_INSTRUCTIONS TO FOLLOW_.
Print each line exactly, beginning with the one where "Российская партия пенсионеров" appears and ending at the last line below.

_RECORDS_.
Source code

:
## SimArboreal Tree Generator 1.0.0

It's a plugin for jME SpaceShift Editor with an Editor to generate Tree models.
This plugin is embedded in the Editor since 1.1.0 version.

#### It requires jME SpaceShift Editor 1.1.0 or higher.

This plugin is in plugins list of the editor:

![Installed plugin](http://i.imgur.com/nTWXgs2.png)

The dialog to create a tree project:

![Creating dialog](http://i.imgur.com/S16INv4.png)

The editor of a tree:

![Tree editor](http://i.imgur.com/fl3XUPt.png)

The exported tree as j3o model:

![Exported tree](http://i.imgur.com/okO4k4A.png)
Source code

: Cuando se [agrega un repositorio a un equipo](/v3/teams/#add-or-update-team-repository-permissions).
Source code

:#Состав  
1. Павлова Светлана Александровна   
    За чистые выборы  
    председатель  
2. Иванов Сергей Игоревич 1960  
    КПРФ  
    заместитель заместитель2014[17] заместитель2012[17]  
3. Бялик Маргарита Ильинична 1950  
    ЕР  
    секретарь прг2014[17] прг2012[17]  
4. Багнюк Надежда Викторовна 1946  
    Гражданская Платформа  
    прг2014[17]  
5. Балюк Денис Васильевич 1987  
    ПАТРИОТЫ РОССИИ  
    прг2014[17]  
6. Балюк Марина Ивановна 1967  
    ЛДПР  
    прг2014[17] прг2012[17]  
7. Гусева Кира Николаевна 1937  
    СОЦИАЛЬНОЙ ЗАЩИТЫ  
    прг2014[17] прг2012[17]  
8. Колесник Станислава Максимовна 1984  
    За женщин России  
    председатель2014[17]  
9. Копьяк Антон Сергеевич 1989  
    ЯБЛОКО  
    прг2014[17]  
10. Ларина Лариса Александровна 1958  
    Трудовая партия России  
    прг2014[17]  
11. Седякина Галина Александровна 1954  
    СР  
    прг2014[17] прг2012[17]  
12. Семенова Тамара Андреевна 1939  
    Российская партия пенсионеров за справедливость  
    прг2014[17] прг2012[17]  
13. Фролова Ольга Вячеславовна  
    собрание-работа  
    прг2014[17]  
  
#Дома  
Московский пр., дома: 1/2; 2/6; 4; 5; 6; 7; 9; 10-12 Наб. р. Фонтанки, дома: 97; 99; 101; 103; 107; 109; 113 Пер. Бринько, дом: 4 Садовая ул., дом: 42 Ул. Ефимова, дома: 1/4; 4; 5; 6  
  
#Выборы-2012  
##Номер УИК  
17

_RESPONSE TO THE EXERCISE_.
    Российская партия пенсионеров за справедливость  
    прг2014[17] прг2012[17]  
13. Фролова Ольга Вячеславовна  
    собрание-работа  
    прг2014[17]  
  
#Дома  
Московский пр., дома: 1/2; 2/6; 4; 5; 6; 7; 9; 10-12 Наб. р. Фонтанки, дома: 97; 99; 101; 103; 107; 109; 113 Пер. Бринько, дом: 4 Садовая ул., дом: 42 Ул. Ефимова, дома: 1/4; 4; 5; 6  
  
#Выборы-2012  
##Номер УИК  
17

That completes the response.